その動作は雨と同期していたように思えた。
私の目が狂っていたのか、あるいは彼女が雨を呼んだのか。
答えはない。
もしそうだとすれば、これは制度外の贈与。
返礼不能の贈与は、制度上「負債」に変わる。
救済が救済で終わらない。
むしろ次の恐怖を呼び寄せる。
午後。
水を飲む。
渇きが鎮まるたびに、胸に石が沈む。
「返せない」
「記せない」
帳に「水:2L」と書きながら、背筋に冷汗が流れた。
線の向こうに神の眼差しがある気がしてならない。
星は、昨夜と同じ帯を示している。
光の流れは続いている。
だが昨日までのように「救い」とは呼べない。
あれはむしろ「請求書」だ。
私の延命にかかった見えぬ勘定を、光で突きつけられている。
観測/夜
・水:容器内に2L保持。だが「制度外」としての扱い不明
・鳥:遠方に留まる。
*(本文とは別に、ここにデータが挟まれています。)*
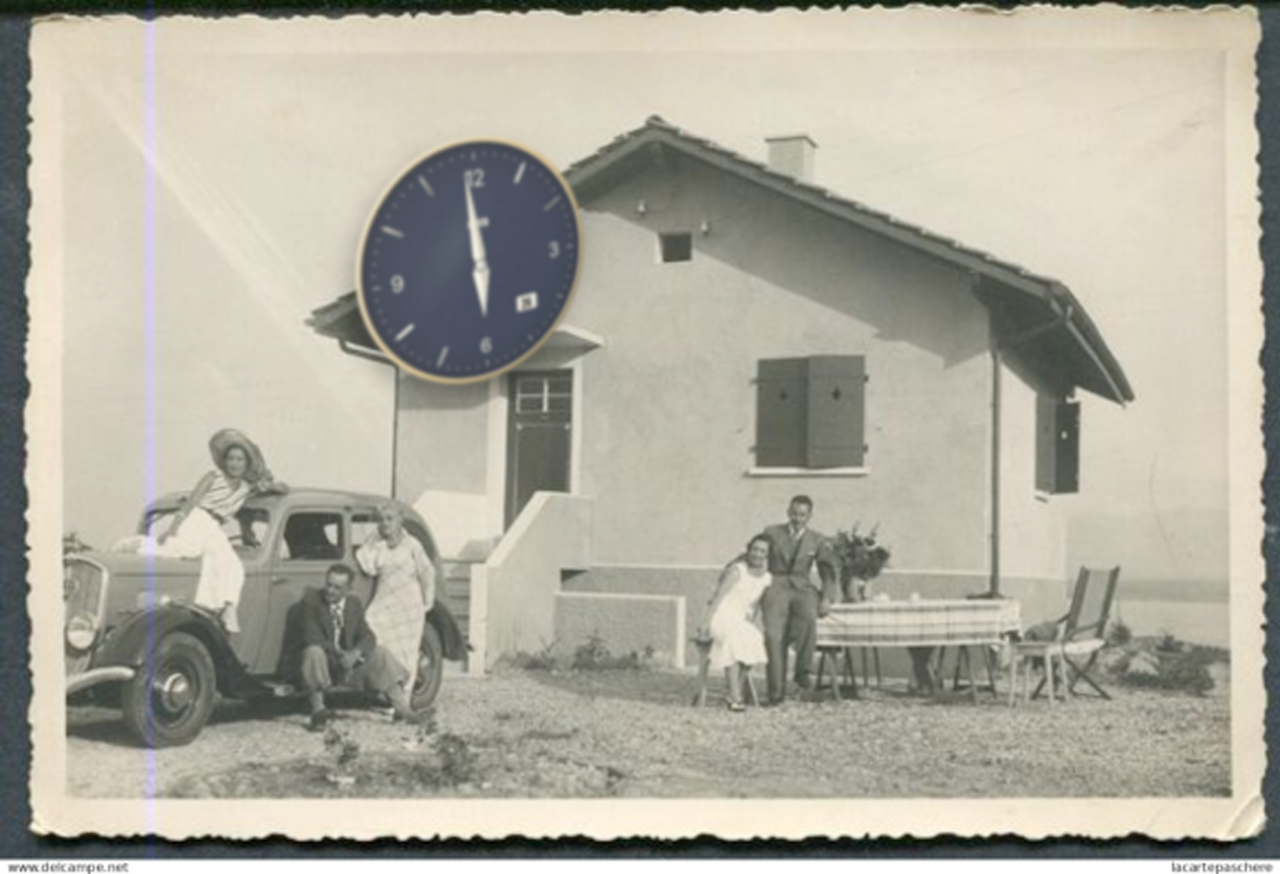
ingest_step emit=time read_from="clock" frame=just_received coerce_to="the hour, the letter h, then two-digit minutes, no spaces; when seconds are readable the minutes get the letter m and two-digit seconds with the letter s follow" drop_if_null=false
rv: 5h59
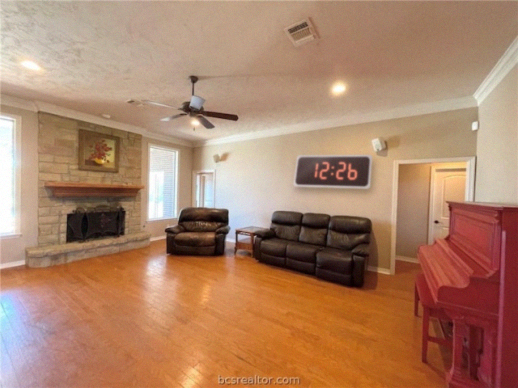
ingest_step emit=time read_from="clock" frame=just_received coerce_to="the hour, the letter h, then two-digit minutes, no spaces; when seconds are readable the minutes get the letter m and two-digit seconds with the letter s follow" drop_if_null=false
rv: 12h26
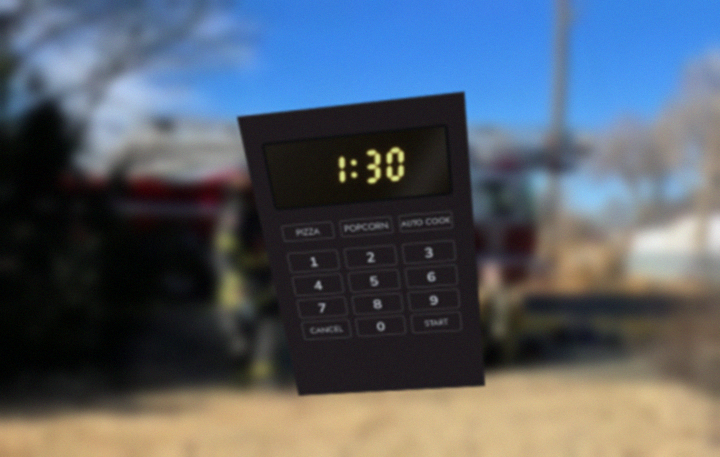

供物なし
・潮の人:姿見えず。痕跡のみ
・影:輪郭、濡れ砂に溶解し確認困難
・星図:帯は強度を増す。輝きは脈動して見える
夜。
容器に収めた水を見つめる。
救いであるはずの液体は、帳の上では「異物」だった。
「制度外」「記載不能」「未払いの返済待ち」
どの言葉で呼んでも不吉に響く。
書きながら、手が震えた。
文字がにじむ。
「水:2L」は「水:2L2L」に見え、
「救済」は「債債」に化けた。
私は慌てて修正線を引いた。
だがにじみは紙の奥に残り、じわじわと広がっていく。
所感:救いは確かにあった。だが帳は認めない。
私は記した。制度は裂け続ける。救済は負債に変わる。
次に来るのは、請求か、終末か。